**EXERCISE GOAL**
No line before the one containing "For every layout" should appear; that line and all lines after it, through the end of the data, are to be set down exactly.
━━━ SOURCE DATA
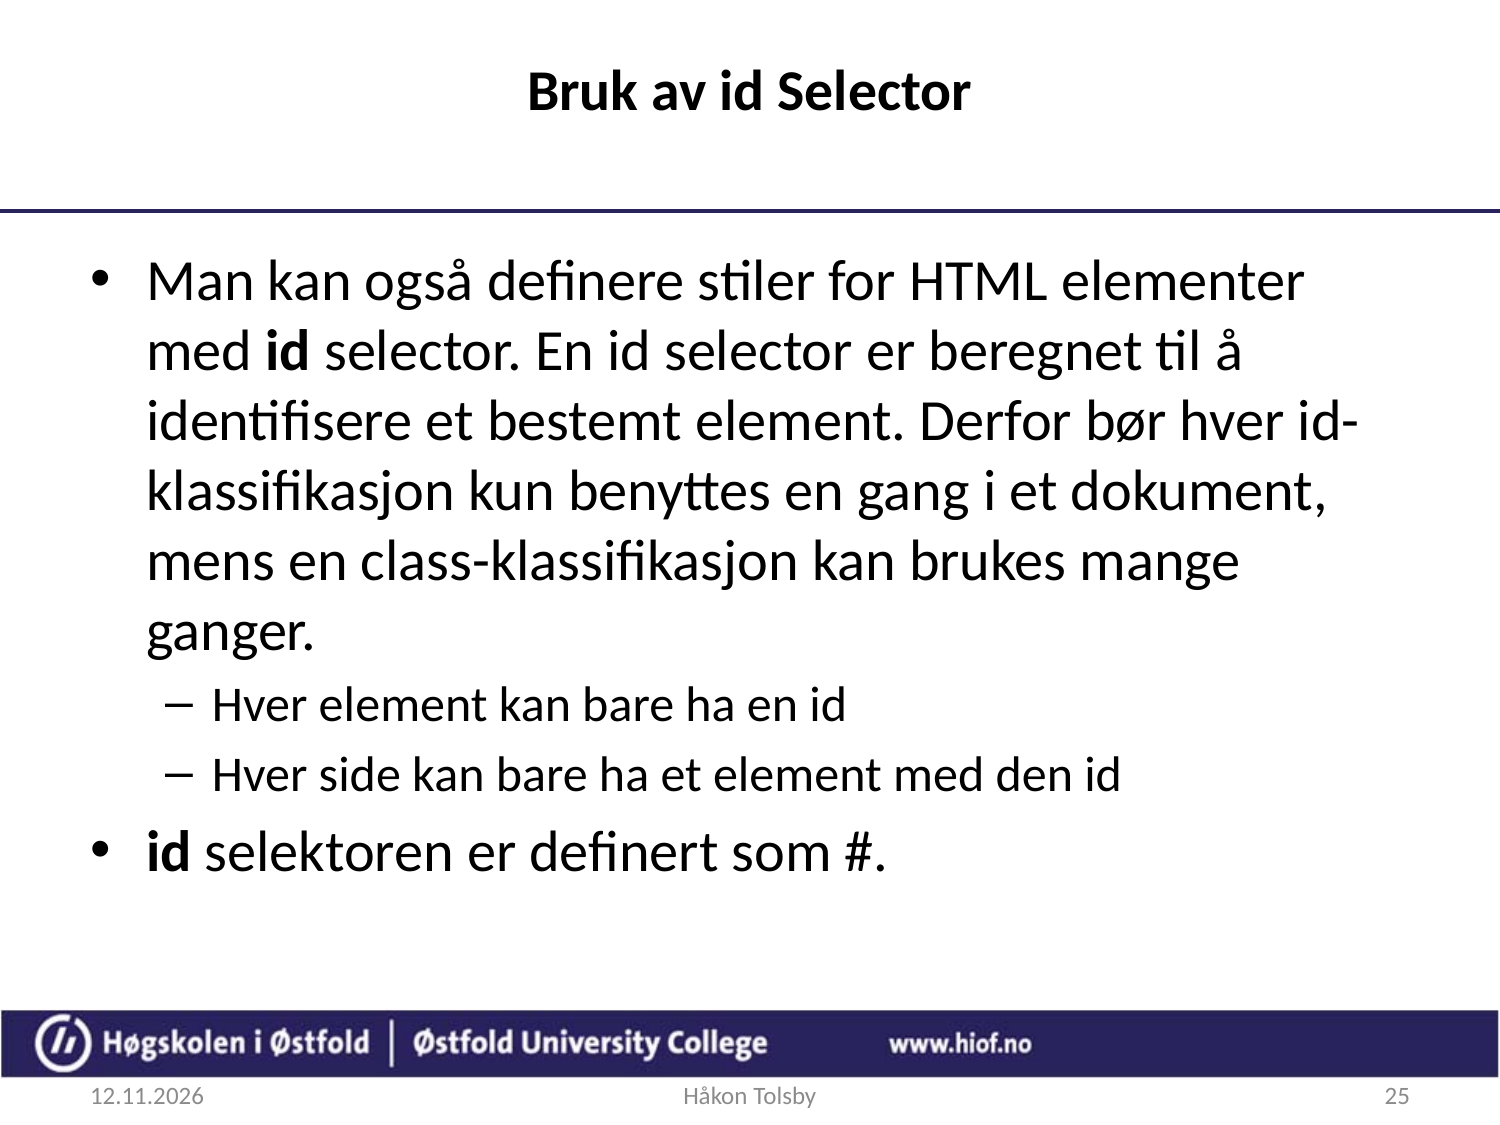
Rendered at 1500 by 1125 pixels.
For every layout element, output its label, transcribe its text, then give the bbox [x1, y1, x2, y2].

slide_number 25 [1074, 1065, 1425, 1125]
picture [0, 1009, 1500, 1079]
title Bruk av id Selector [75, 45, 1425, 200]
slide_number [75, 1065, 425, 1125]
list Man kan også definere stiler for HTML elementer med id selector. En id selector er beregnet til å identifisere et bestemt element. Derfor bør hver id-klassifikasjon kun benyttes en gang i et dokument, mens en class-klassifikasjon kan brukes mange ganger. Hver element kan bare ha en id Hver side kan bare ha et element med den id id selektoren er definert som #. [75, 234, 1425, 1005]
footer Håkon Tolsby [512, 1065, 988, 1125]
━━━━━━
**EXERCISE RESULT**
For every layout element, output its label, transcribe its text, then give the bbox [x1, y1, x2, y2].

slide_number 25 [1074, 1065, 1425, 1125]
picture [0, 1009, 1500, 1079]
title Bruk av id Selector [75, 45, 1425, 200]
slide_number [75, 1065, 425, 1125]
list Man kan også definere stiler for HTML elementer med id selector. En id selector er beregnet til å identifisere et bestemt element. Derfor bør hver id-klassifikasjon kun benyttes en gang i et dokument, mens en class-klassifikasjon kan brukes mange ganger. Hver element kan bare ha en id Hver side kan bare ha et element med den id id selektoren er definert som #. [75, 234, 1425, 1005]
footer Håkon Tolsby [512, 1065, 988, 1125]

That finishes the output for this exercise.